## TRECHO
|---|
E hoje, afinal? Nossa situação, sem dúvidas, melhorou. Mas estamos longe do ideal. Segundo dados do relatório do Unicef intitulado “As múltiplas dimensões da pobreza na infância e na adolescência no Brasil”, temos 32 milhões de meninos e meninas vivendo na pobreza. Isso representa 63% da população com idade até 17 anos.

Considerando que os primeiros anos de vida são fundamentais para o desenvolvimento cognitivo, estamos comprometendo o futuro de uma geração inteira. E não restam dúvidas de que essa realidade é sempre pior para as classes mais desfavorecidas.

Até completarem um ano, crianças negras têm 22,5% a mais de chance de morrer do que as brancas, e cerca de 70% das mortes de crianças negras com até um ano poderiam ter sido evitadas.
|---|
Você pode dar continuidade ao trecho acima sobre a pobreza infantil no Brasil, começando logo depois da última frase?
|---|
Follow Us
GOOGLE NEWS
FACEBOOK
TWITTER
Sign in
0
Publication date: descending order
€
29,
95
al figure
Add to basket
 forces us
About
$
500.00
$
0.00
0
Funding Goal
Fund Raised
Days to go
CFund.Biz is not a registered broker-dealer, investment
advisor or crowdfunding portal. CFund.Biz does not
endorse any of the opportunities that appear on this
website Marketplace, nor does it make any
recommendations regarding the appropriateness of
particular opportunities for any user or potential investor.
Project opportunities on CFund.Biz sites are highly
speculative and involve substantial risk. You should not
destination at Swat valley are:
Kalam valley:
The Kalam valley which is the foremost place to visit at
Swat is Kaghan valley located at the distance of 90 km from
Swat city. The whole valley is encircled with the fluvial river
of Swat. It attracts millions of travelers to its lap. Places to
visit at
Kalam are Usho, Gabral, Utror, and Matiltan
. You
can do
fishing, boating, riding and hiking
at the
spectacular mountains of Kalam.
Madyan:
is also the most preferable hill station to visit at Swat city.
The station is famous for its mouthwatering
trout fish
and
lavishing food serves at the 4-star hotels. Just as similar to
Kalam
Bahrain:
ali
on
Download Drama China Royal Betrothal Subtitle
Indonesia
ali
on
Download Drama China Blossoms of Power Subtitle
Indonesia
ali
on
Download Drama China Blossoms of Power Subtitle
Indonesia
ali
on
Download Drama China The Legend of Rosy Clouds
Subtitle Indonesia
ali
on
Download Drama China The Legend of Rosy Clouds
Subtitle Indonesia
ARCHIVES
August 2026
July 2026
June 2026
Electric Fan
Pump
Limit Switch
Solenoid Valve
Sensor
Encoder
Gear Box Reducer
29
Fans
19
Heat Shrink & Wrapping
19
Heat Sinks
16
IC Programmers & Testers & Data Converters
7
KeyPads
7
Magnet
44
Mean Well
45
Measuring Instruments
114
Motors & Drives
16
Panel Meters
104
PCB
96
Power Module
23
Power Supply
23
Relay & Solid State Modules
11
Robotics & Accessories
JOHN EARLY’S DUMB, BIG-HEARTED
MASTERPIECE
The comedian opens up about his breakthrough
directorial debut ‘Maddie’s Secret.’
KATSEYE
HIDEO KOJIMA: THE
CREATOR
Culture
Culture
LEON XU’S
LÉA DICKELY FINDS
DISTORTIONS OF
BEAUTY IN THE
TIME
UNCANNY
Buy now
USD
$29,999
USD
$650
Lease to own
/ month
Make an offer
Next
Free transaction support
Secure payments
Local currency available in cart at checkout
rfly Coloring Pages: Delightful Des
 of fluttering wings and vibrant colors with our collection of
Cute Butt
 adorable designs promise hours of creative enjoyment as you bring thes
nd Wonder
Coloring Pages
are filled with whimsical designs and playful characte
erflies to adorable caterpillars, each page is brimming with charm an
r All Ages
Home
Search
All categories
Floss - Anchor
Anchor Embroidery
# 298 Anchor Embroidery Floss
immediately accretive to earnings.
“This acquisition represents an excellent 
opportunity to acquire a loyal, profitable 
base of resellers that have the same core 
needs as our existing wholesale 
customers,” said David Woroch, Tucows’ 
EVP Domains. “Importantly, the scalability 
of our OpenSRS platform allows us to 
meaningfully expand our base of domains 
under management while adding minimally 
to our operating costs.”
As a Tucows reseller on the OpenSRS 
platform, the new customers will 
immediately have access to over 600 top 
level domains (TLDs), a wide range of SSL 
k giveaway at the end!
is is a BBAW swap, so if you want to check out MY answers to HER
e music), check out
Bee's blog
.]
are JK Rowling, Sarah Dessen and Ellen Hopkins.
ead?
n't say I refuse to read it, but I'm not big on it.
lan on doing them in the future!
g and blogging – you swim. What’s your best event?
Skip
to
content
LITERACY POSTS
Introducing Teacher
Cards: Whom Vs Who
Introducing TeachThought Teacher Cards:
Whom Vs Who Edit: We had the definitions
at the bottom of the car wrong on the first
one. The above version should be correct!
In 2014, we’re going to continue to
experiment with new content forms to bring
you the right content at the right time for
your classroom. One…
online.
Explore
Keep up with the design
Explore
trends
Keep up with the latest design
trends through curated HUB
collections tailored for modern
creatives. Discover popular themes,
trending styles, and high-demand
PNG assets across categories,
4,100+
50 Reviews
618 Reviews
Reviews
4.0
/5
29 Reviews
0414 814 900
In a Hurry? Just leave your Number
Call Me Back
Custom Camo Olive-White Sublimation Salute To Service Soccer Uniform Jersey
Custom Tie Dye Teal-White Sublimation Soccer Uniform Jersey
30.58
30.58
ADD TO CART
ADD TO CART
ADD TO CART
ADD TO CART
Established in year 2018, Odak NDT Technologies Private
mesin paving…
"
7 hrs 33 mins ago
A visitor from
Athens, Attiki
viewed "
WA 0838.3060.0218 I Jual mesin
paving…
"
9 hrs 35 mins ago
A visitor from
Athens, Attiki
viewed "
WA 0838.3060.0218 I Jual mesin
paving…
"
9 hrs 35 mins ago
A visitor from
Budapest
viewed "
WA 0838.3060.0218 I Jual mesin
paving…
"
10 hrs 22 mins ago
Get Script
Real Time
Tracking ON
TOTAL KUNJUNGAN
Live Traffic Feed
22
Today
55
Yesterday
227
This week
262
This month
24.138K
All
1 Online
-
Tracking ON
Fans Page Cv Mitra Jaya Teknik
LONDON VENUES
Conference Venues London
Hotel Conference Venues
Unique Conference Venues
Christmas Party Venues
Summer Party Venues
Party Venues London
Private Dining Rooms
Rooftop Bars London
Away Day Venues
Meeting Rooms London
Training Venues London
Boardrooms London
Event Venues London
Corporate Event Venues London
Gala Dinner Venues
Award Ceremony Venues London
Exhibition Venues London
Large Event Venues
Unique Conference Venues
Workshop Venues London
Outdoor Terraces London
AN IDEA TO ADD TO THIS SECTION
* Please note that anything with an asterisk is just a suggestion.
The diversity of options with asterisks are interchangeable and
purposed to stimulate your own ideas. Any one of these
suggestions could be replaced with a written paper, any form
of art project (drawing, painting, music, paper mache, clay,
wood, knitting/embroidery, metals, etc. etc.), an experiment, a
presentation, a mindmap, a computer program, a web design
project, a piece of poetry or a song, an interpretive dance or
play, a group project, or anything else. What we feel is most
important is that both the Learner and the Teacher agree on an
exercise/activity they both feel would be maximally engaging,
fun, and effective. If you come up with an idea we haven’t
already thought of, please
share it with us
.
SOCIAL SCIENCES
|---|
## RESULTADO DO EXERCÍCIO
E qual é a solução para tamanho desafio? Recorremos novamente à mesma obra de Voltaire, Cândido, ou o Otimismo: “É preciso cultivar o nosso jardim. Trabalhemos sem tanta argumentação. É o único meio de tornar a vida suportável. Isto afasta o tédio, o vício e a necessidade.”

E qual é o jardim que precisa ser cultivado? Afinal, qual é o nosso destino manifesto? Onde está o nosso “Quinto Império”, da História do Futuro, do padre Antônio Vieira?

Não hesito em responder: atender bem as crianças e, consequentemente, ensinar uma Pediatria de excelência para todas as áreas da saúde.

O padre Antônio Vieira, em seu célebre Sermão do Primeiro Domingo do Advento, que é o tempo que precede a chegada do Natal, já dizia: “A perfeição não consiste nos verbos, senão nos advérbios: não em que nossas obras sejam apenas honestas e boas, senão em que sejam bem feitas.”

Vamos cultivar o nosso jardim e lutar por um cuidado às crianças adequado aos novos tempos. Hoje estamos muito distantes disso. Precisamos resgatar o zeitgeist da época de fundação do Instituto de Puericultura e Pediatria Martagão Gesteira da UFRJ, que fará 70 anos em 2023 e era considerado um marco da modernidade quando foi erguido.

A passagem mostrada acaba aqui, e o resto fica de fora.